* [PAGE TEXT]
In my judgement, conservatives are very astute at seeing the way things are changing (especially, of course, when they are changing for the worse) but are routinely prone to overestimating the speed of the change. That last point is rather a paradox, don't you think?

bgc said...

I'm afraid I don't see the paradox - it seems rather natural that if your basic stance is that you do not want change (I'm assuming that this is what is meant by conservative), then the magnitude of any change is likely to be over-estimated - change is likely to be seen as qualitative rather than quantitative.

(Which is, indeed, a more natural and spontaneous way for humans to regard change. the attitude of, say, an engineer - with a mathematical and quantitative concept of change - is both unusual and unnatural {the product of specialized training, of a type which only a minority could accomplish} in a broad historical and global context.)

The Crow said...

Inertia is the most puzzling phenomenon. I can never quite take its effects into account.
It was easy to foresee the ongoing dissolution of civilization, as far back as the early 1970s, yet it remains continually astonishing that this event can persist in its slow-motion unfolding, in the way it does.
Easy to see it coming.
Impossible to reverse it once it starts.
I feel like a teflon-coated electron, zipping around in viscous goo, trying to communicate in ultrasonic bursts to dim-witted, glacially-slow humanoids that have no ears.

I often wonder what it is like, to be "normal".

bgc said...

@Crow - that's it.

It isn't so much that it is (in theory) impossible to reverse, more that it is impossible to imagine actually (in practice) being done what would need to be done to reverse it.

It would require something like this:

3.So Jonah arose, and went unto Nineveh, according to the word of the LORD. Now Nineveh was an exceeding great city of three days' journey.

4.And Jonah began to enter into the city a day's journey, and he cried, and said, Yet forty days, and Nineveh shall be overthrown.

5.So the people of Nineveh believed God, and proclaimed a fast, and put on sackcloth, from the greatest of them even to the least of them.

6.For word came unto the king of Nineveh, and he arose from his throne, and he laid his robe from him, and covered him with sackcloth, and sat in ashes.

7.And he caused it to be proclaimed and published through Nineveh by the decree of the king and his nobles, saying, Let neither man nor beast, herd nor flock, taste any thing: let them not feed, nor drink water:

8.But let man and beast be covered with sackcloth, and cry mightily unto God: yea, let them turn every one from his evil way, and from the violence that is in their hands.

* [COLLECTED MATERIAL]
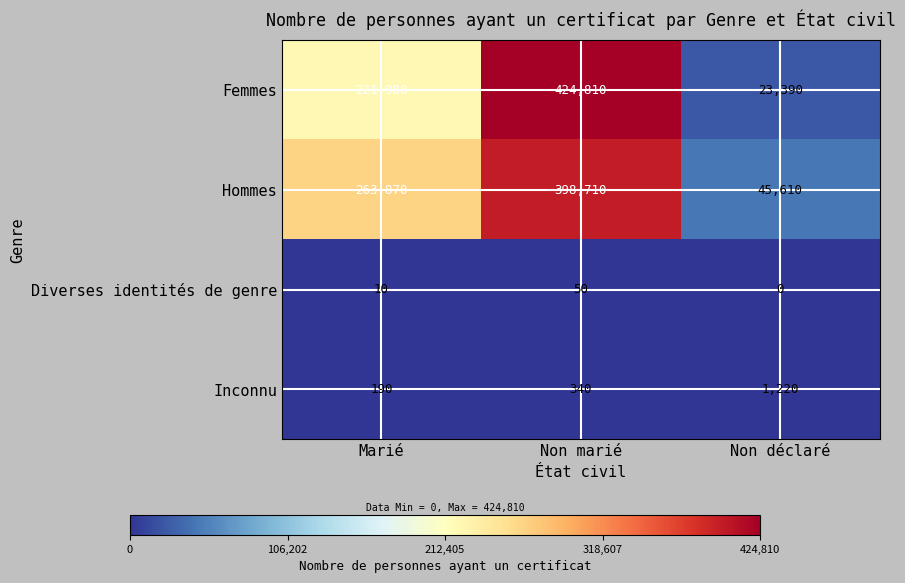

How many values in Diverses identités de genre are above zero?

2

* [TASK DETAILS]
Reproduce the comment thread from the words "It isn't so" up to and including the words "least of them.". The data come from a source unrelated to the comment thread.

* [RESULT]
It isn't so much that it is (in theory) impossible to reverse, more that it is impossible to imagine actually (in practice) being done what would need to be done to reverse it.

It would require something like this:

3.So Jonah arose, and went unto Nineveh, according to the word of the LORD. Now Nineveh was an exceeding great city of three days' journey.

4.And Jonah began to enter into the city a day's journey, and he cried, and said, Yet forty days, and Nineveh shall be overthrown.

5.So the people of Nineveh believed God, and proclaimed a fast, and put on sackcloth, from the greatest of them even to the least of them.